Seefahrt mit Ammoniak

Wie man mit einem Gas ohne CO2 über die Meere kommt.
schwarzach 1942 gab es in Belgien kriegsbedingt keinen Diesel mehr für die Überlandbusse. Der Erfinder Emeric Kroch entwickelte ein italienisches Patent weiter und versorgte die Busse mit einem alternativen Kraftstoff: Ammoniak. Das war durch mehrere Fabriken ausreichend vorhanden. Ein ungewöhnlicher Vorschlag, weil Ammoniak gar nicht brennt, wenn man es anzündet. Mit Katalysatoren brennt das Gas dann doch und bildet Stickoxide, aus denen man Salpetersäure herstellt, Düngemittel und Sprengstoffe. Das ist aber nicht das, was ein „Ammoniakmotor“ leisten sollte. Mit reinem Sauerstoff kann man Ammoniak zu Wasser und Stickstoff verbrennen, der Energieinhalt ist etwa halb so groß wie bei Dieselöl, aber reiner Sauerstoff stand als Zündmittel nicht zur Verfügung. Kroch behalf sich mit einer Beimischung von herkömmlichem „Kohlegas“, bei uns früher als „Stadtgas“ bekannt, hergestellt in Gaswerken aus Kohle. Es enthält hauptsächlich Wasserstoff und Kohlenmonoxid. Nach dem Krieg war Diesel wieder verfügbar, das Kroch-Verfahren geriet in Vergessenheit.

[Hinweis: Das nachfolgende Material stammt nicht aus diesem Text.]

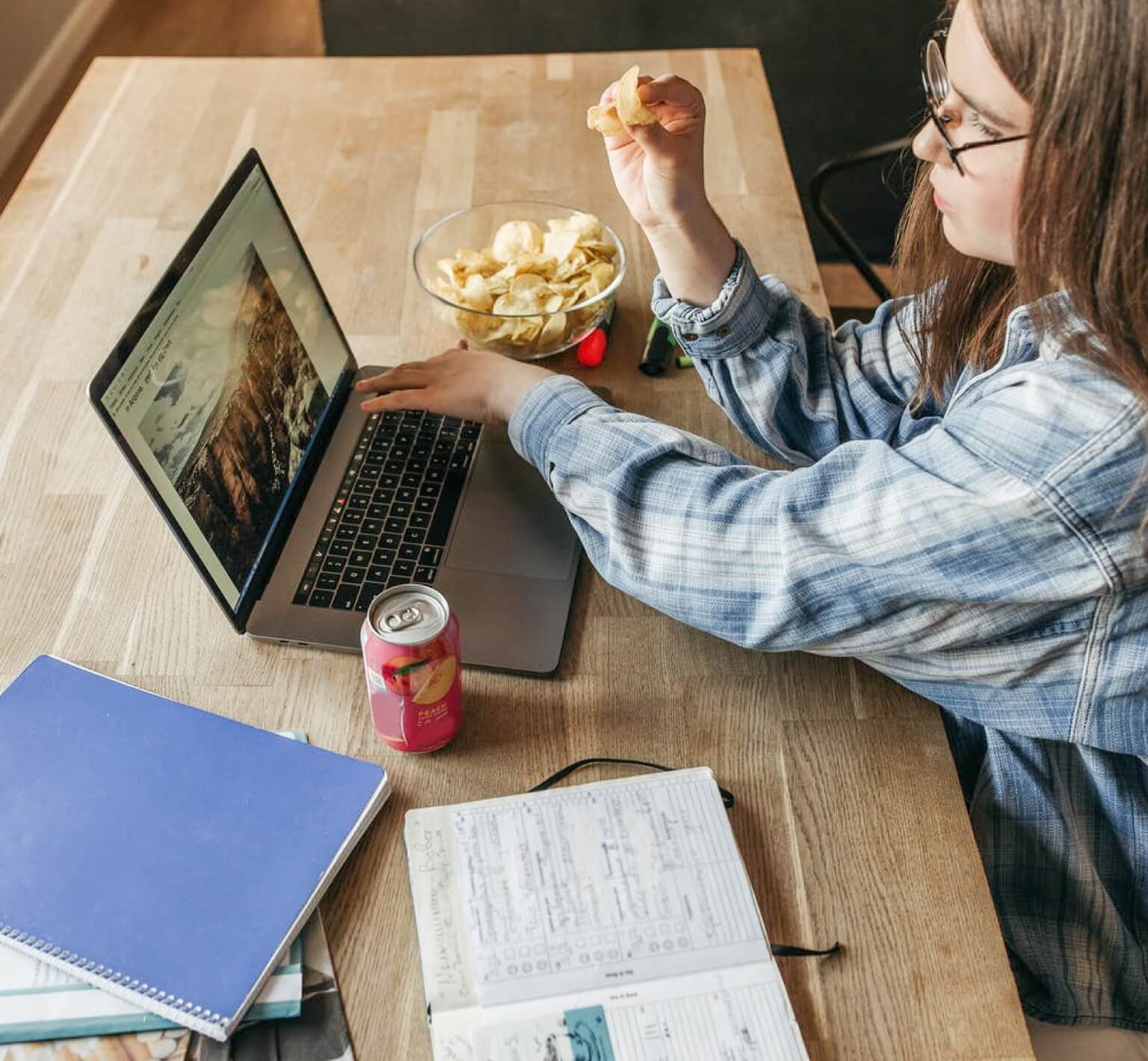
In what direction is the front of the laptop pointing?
to the viewer's right

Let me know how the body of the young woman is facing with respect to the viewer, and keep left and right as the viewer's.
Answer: facing to the left of the viewer

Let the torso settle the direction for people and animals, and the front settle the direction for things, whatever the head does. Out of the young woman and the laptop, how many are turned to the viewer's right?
1

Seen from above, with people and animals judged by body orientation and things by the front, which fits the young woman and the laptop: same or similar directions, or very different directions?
very different directions

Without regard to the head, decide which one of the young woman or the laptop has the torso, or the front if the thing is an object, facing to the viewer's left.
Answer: the young woman
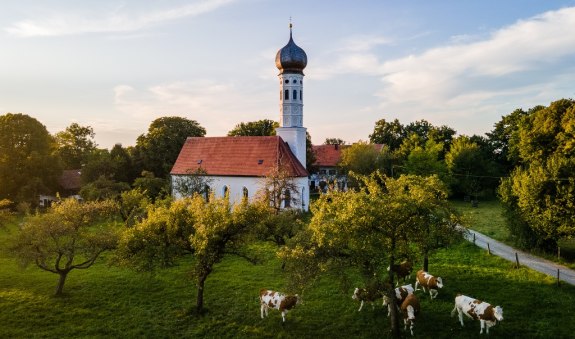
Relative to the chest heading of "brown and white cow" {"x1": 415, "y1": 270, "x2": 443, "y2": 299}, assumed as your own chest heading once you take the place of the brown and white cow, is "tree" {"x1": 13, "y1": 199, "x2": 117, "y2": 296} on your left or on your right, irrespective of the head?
on your right

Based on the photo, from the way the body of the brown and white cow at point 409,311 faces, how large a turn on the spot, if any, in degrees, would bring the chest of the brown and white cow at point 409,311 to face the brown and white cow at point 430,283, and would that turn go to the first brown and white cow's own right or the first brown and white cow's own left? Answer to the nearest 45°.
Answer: approximately 180°

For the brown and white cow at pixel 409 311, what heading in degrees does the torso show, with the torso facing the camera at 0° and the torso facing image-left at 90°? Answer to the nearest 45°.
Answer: approximately 0°

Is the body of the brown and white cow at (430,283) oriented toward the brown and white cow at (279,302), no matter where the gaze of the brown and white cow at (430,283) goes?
no

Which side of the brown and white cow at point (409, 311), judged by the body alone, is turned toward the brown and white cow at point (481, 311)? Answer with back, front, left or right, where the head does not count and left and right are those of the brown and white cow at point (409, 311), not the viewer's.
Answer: left

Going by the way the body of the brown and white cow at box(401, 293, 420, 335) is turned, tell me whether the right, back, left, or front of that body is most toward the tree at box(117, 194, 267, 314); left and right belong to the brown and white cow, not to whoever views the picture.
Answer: right

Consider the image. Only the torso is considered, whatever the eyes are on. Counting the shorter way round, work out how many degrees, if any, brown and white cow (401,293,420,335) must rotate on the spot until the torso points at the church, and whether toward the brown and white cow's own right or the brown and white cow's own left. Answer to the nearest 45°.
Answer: approximately 135° to the brown and white cow's own right

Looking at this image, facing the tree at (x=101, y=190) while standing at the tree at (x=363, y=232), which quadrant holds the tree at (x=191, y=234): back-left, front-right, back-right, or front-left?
front-left

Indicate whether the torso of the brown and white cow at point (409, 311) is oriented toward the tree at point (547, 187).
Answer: no

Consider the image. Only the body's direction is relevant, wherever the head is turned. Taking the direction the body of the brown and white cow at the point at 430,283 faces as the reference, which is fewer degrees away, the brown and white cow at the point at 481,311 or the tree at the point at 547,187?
the brown and white cow

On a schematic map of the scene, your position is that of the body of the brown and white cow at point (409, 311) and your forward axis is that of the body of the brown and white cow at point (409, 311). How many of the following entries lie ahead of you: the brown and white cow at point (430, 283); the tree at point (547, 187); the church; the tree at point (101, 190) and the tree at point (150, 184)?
0

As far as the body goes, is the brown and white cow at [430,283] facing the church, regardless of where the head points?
no
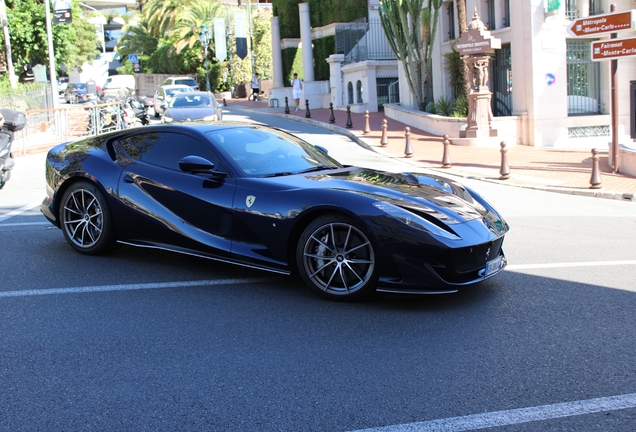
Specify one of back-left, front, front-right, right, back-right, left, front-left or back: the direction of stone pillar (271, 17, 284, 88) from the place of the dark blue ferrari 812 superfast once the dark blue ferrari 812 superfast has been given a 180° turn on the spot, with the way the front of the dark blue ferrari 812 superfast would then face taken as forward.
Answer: front-right

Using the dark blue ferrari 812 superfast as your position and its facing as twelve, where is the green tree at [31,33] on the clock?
The green tree is roughly at 7 o'clock from the dark blue ferrari 812 superfast.

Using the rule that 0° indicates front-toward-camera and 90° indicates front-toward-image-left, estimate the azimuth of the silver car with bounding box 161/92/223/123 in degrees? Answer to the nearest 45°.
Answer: approximately 0°

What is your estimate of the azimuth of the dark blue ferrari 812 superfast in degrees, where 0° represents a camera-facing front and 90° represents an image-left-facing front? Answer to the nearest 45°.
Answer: approximately 315°

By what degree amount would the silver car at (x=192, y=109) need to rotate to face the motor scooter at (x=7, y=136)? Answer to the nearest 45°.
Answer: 0° — it already faces it

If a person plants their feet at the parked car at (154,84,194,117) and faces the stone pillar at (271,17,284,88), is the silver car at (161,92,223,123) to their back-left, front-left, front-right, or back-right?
back-right

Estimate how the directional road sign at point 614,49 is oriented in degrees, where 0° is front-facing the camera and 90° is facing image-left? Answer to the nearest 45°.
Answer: approximately 0°

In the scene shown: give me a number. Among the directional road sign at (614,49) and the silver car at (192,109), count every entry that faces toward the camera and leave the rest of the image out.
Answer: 2
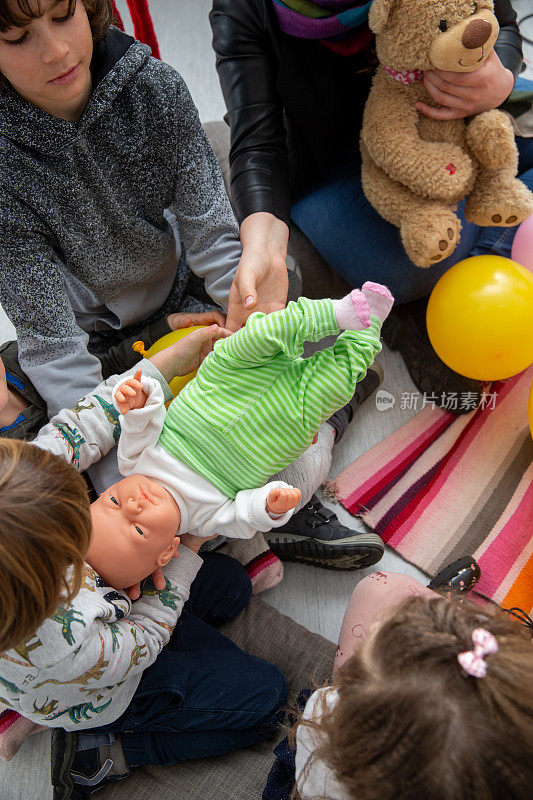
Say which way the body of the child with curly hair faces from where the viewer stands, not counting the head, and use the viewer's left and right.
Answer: facing away from the viewer and to the left of the viewer

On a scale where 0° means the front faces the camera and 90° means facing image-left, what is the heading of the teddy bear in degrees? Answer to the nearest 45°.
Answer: approximately 315°

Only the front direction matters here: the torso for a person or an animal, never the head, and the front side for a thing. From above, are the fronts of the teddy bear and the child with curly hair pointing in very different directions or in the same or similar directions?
very different directions

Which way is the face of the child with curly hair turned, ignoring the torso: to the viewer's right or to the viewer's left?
to the viewer's left

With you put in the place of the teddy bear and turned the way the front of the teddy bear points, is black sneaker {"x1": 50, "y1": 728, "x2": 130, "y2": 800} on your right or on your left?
on your right

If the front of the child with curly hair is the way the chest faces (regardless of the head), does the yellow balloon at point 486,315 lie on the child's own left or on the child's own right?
on the child's own right

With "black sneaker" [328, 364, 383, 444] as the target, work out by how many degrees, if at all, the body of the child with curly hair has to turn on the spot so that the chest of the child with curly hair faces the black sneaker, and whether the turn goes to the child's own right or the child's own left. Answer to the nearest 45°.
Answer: approximately 45° to the child's own right
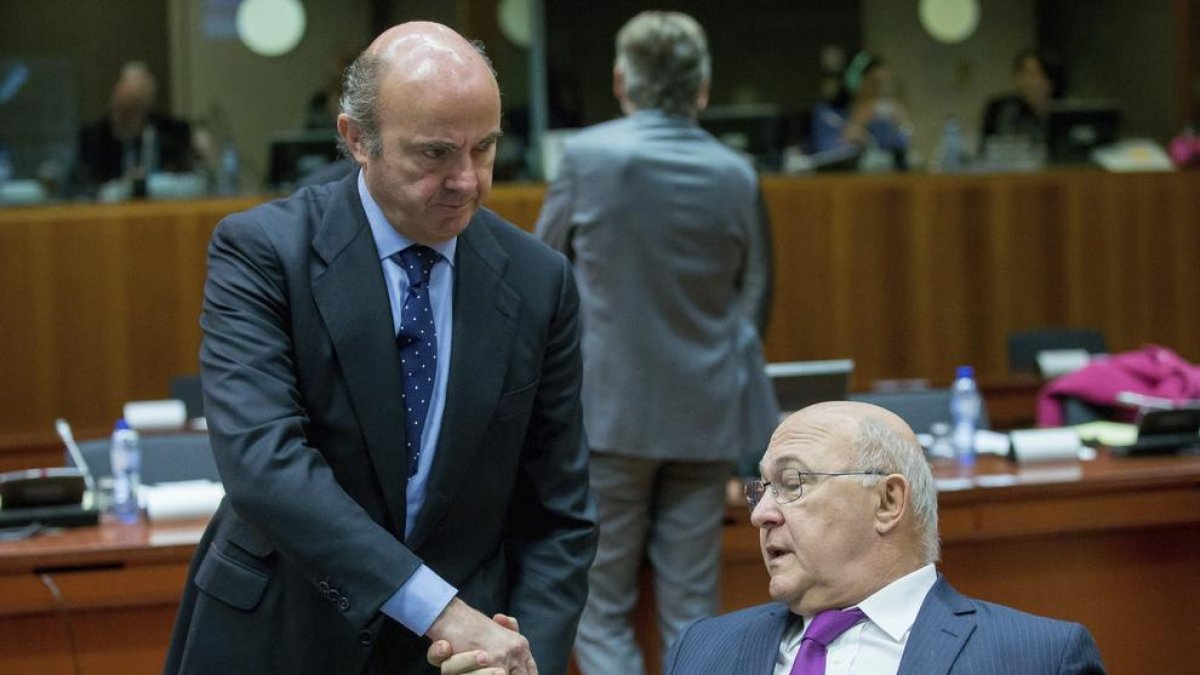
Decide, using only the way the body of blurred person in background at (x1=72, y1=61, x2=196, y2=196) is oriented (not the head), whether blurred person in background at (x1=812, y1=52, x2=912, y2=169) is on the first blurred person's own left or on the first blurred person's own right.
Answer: on the first blurred person's own left

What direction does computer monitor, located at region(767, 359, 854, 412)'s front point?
away from the camera

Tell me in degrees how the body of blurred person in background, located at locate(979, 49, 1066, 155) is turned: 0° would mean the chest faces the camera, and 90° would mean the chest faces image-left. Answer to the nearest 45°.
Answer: approximately 45°

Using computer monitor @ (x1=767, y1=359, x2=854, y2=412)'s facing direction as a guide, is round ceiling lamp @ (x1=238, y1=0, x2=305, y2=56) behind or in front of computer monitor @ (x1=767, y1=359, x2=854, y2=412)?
in front

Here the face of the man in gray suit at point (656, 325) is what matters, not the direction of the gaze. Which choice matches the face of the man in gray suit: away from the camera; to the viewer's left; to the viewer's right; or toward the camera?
away from the camera

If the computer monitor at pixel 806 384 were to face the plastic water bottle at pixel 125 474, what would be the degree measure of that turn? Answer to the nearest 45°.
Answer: approximately 90° to its left

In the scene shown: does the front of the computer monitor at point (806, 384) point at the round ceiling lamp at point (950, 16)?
yes

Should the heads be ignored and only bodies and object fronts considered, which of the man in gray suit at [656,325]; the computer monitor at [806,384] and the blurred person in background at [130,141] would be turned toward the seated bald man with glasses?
the blurred person in background

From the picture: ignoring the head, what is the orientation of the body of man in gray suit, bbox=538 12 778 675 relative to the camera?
away from the camera

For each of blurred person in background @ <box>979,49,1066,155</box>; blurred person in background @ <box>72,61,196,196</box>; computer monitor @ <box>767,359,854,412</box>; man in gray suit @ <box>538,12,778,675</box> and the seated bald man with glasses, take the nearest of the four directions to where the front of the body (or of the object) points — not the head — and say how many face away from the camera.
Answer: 2

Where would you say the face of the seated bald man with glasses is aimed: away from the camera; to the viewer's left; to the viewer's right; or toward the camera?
to the viewer's left
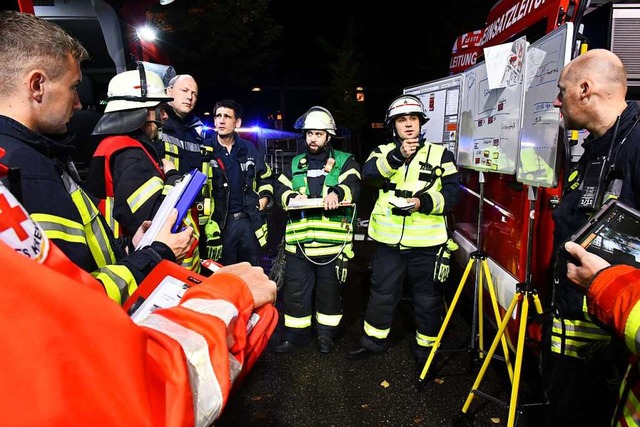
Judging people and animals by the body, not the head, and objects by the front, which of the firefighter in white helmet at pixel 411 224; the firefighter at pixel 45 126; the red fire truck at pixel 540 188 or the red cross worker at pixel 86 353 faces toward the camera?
the firefighter in white helmet

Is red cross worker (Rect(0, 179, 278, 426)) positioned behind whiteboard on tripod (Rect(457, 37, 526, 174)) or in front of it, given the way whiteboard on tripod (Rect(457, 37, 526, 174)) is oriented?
in front

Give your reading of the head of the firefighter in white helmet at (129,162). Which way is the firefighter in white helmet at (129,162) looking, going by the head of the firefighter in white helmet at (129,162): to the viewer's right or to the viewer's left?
to the viewer's right

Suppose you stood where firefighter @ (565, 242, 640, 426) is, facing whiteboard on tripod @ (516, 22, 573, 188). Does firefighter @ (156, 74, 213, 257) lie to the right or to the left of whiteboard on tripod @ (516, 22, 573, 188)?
left

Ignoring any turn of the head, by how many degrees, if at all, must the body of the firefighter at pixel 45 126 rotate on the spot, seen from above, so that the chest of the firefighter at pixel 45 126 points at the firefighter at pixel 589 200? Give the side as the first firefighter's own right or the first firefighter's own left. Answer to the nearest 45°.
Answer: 0° — they already face them

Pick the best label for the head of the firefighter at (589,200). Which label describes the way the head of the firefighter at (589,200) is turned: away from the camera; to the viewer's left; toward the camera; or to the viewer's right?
to the viewer's left

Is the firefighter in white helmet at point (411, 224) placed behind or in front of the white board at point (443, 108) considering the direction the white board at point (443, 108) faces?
in front

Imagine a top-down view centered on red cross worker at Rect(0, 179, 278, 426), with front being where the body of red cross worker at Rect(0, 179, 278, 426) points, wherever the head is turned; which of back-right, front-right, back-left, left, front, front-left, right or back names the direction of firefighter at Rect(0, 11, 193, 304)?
left

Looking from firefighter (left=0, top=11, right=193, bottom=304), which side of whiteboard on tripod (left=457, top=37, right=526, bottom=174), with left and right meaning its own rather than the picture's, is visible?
front

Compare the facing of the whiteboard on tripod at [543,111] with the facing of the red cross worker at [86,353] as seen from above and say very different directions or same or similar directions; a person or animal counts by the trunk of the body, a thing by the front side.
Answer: very different directions

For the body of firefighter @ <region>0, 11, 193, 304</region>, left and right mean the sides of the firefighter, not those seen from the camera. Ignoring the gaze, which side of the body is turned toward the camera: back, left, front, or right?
right

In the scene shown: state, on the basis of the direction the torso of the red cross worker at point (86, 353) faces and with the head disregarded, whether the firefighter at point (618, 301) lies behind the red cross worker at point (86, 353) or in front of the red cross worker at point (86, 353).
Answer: in front
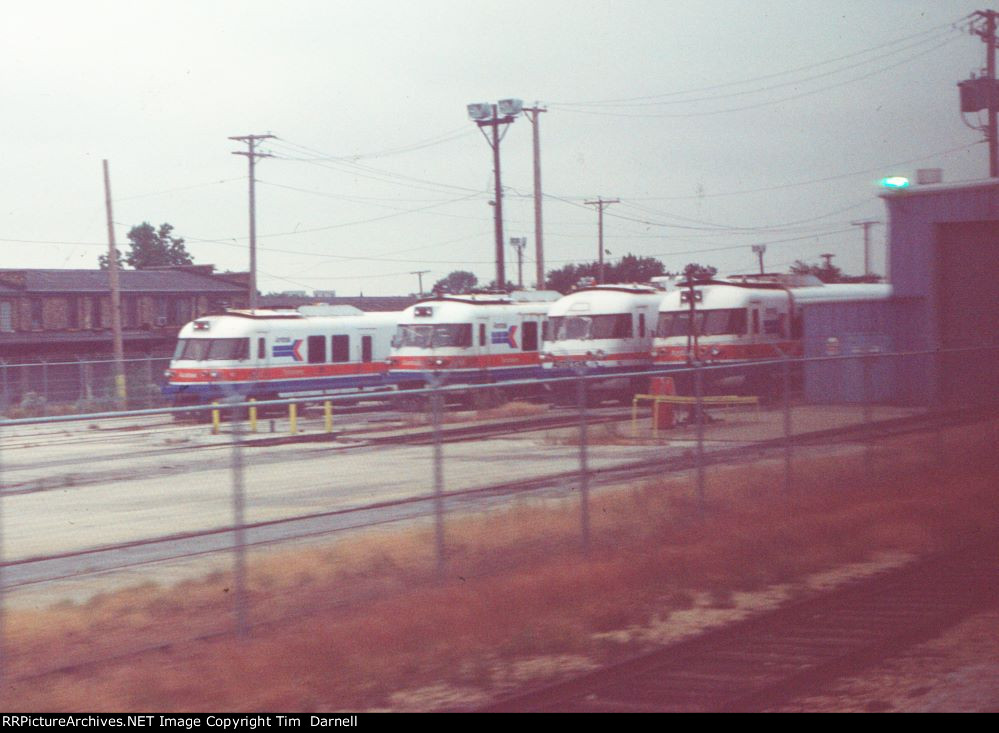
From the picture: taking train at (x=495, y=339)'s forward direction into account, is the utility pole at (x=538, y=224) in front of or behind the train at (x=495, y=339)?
behind

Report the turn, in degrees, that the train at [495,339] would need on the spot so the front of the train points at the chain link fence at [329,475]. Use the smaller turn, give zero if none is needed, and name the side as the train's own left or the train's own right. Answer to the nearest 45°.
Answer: approximately 45° to the train's own left

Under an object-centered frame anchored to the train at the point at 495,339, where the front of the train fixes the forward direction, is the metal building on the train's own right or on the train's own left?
on the train's own left

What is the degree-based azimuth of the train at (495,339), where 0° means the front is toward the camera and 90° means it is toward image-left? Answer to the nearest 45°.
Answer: approximately 45°

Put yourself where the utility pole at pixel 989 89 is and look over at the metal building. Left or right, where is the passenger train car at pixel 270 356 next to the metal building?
right

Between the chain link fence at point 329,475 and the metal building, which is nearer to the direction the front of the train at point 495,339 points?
the chain link fence

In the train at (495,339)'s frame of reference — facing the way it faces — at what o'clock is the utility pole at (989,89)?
The utility pole is roughly at 7 o'clock from the train.
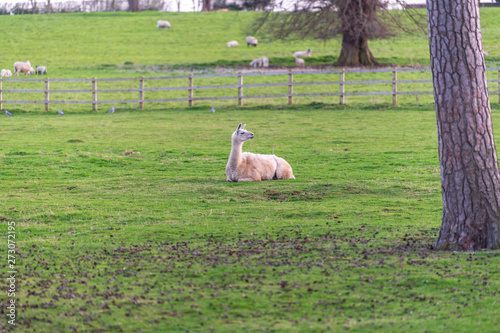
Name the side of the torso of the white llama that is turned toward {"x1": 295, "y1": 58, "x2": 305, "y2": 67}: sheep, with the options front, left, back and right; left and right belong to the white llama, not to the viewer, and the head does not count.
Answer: right

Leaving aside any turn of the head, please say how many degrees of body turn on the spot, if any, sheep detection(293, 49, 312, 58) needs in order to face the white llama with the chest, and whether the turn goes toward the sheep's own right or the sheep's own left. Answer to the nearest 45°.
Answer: approximately 90° to the sheep's own right

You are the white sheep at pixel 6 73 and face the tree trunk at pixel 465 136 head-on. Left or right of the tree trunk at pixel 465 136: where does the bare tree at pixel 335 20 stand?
left

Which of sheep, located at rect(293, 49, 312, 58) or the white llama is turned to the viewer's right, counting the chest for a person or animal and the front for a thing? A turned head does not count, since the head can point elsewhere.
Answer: the sheep

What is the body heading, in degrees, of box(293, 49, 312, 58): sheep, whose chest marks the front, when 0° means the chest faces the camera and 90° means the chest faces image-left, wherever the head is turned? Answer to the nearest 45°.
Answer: approximately 270°

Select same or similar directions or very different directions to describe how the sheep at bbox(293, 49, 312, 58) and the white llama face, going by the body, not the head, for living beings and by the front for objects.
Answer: very different directions

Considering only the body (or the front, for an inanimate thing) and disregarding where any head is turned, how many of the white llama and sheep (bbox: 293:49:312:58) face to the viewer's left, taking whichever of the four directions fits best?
1

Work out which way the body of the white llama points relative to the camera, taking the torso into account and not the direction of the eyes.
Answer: to the viewer's left

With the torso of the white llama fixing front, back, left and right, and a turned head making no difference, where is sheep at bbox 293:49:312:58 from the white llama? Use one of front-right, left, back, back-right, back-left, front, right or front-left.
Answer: right

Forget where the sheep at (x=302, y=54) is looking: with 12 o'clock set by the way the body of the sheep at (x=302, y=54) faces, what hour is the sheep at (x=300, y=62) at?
the sheep at (x=300, y=62) is roughly at 3 o'clock from the sheep at (x=302, y=54).

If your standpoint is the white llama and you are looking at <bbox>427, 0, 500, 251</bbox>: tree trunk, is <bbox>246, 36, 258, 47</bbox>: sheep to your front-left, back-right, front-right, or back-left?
back-left
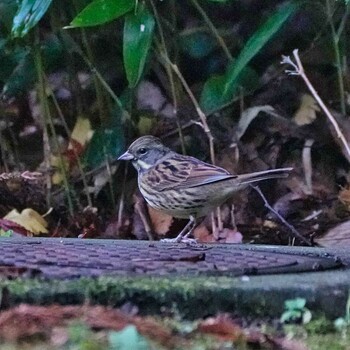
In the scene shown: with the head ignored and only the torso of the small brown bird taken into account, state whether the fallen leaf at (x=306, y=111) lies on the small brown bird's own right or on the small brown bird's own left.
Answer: on the small brown bird's own right

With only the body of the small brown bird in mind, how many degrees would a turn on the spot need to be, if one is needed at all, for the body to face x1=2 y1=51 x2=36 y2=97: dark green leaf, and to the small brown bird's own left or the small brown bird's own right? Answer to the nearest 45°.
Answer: approximately 45° to the small brown bird's own right

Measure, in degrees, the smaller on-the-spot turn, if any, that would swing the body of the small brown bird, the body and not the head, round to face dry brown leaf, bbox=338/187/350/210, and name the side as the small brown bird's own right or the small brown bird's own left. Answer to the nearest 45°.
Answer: approximately 180°

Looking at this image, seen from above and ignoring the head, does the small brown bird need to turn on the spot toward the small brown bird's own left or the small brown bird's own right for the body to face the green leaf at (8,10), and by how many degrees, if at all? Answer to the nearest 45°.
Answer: approximately 45° to the small brown bird's own right

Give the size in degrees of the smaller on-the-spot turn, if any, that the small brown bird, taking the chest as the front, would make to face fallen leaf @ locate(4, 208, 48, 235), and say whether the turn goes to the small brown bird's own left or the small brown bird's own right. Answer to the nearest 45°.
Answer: approximately 45° to the small brown bird's own right

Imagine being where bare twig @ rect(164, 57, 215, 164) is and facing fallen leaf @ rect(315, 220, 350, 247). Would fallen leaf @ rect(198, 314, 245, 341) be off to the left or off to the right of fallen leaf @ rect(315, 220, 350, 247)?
right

Damit ist es nun vorbei, Pläne zur Einführung einer CO2-Steuer sorgen für Unruhe bei den Großemittenten im Verkehr, den Schiffen. Die Giganten der Meere, die Containerschiffe, sind so lang wie drei Fußballfelder und fahren mit Schweröl – eine krasse Beschönigung, das Zeug hat die Konsistenz schwarzer Schuhcreme und muss erst durch Heizen verflüssigt werden, bevor man es den Schiffsmotoren zuleitet. Mit einem Liter bewegt sich das Schiff gerade um acht Meter; zwischen Schanghai und Rotterdam läppert es sich ganz schön zusammen, die Schifffahrt emittiert pro Jahr 850 Millionen Tonnen Kohlendioxid, das sind 2,5 Prozent des gesamten Ausstoßes. Kommen jetzt wirklich die CO2-Abgaben, kostet das die Reedereien Milliardenbeträge. Ammoniak soll der Ausweg sein? Auf den ersten Blick keine angenehme Substanz. Ein ätzendes, stinkendes Gas, schwer giftig. Allerdings lässt es sich schon mit moderatem Druck von zehn Bar verflüssigen, bei Raumtemperatur. Keine wahnsinnigen Minusgrade, keine 700 Bar wie beim Wasserstoff. Hauptvorteil: Es enthält keinen Kohlenstoff, aus dem dann über kurz oder lang sowieso nur Kohlendioxid wird. Das eben will man ja vermeiden. Stichworte sind: Klimaschutz, Dekarbonisierung. Hergestellt wird Ammoniak aus Wasserstoff und Stickstoff, der stammt aus der Luft, der Wasserstoff heute aus Erdgas. Früher hat man ihn mit Elektrolyse aus Wasser hergestellt, der Strom dazu könnten Wind und Sonne liefern, das schlussendlich erzeugte Ammoniak wäre ein handhabbarer Speicher zum Ausgleich von Verbrauchsspitzen. Ein „Zündmittel“ muss allerdings nach wie vor beigemischt werden, man denkt an fünf Prozent Diesel. Wasserstoff oder fünf Prozent – Diesel. Angestrebt wird ein Betrieb mit reinem Ammoniak, dazu laufen Forschungen.